US-Justizministerium zerrt Ratingagentur vor Gericht

Der Subprime-Krise 2007 lagen zu hoch bewertete Schrottpapiere zu Grunde - nun macht das US-Justizministerium offenbar die Ratingagentur Standard & Poor's für den Beinahe-Crash des Finanzsystems verantwortlich.

Die führende Ratingagentur Standard & Poor's wird sich im Zusammenhang mit der Finanzkrise wohl bald vor Gericht verantworten müssen. Das US-Justizministerium will wegen der im Rückblick zu positiven Bewertungen bestimmter Wertpapiere im Jahr 2007 klagen.

Firmenschild von Standard & Poor's

Bildlegende: Standard & Poor's soll sich wegen zu gut bewerteter Hypotheken vor Gericht verantworten. Keystone

Die Behörden hätten S&P über ihre Absicht informiert, teilte die Ratingagentur in New York mit. Sie bestätigte damit einen Bericht des «Wall Street Journal». S&P erklärte, eine mögliche Klage sei komplett unbegründet.
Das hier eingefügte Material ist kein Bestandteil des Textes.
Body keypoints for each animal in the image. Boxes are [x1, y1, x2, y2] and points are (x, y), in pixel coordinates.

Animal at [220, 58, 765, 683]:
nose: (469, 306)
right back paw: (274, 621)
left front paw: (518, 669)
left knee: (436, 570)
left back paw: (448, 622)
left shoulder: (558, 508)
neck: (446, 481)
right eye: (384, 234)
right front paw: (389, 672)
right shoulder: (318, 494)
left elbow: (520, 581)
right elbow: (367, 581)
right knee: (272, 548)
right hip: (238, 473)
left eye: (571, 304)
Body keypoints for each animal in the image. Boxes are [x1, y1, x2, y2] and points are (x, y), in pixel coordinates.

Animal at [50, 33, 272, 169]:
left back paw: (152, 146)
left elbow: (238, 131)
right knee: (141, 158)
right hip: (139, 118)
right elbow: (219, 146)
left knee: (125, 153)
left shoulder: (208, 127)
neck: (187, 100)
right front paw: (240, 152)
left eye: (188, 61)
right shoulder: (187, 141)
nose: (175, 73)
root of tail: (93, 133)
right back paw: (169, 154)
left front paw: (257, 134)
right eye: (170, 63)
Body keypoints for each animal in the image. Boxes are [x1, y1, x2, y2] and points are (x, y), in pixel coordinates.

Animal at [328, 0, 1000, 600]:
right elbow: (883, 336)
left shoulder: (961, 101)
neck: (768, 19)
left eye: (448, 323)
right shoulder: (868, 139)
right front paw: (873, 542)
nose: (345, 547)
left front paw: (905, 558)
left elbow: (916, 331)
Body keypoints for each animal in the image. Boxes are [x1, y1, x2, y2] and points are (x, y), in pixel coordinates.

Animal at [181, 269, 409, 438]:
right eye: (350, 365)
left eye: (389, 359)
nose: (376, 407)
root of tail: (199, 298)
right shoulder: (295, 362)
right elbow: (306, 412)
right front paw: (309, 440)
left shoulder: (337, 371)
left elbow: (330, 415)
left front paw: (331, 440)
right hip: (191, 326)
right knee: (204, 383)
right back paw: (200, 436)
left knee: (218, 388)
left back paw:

Niemand habe das volle Ausmass des Abschwungs am Immobilienmarkt vorausgesehen.

Die grossen Ratingagenturen hatten vor dem Ausbruch der Finanzkrise zahlreiche US-Hypothekenpapiere mit sehr guten Bonitätsnoten versehen. Investoren verliessen sich auf diese Urteile und griffen zu. Als die Krise ausbrach, verloren aber selbst mit der Bestnote Triple-A ausgezeichnete Papiere schlagartig an Wert.

Die Ratingagenturen stehen seit Jahren in der Kritik, entzogen sich Verfahren aber zumeist erfolgreich mit der Begründung, sie hätten lediglich eine Meinung vertreten und keine Kaufempfehlung abgegeben.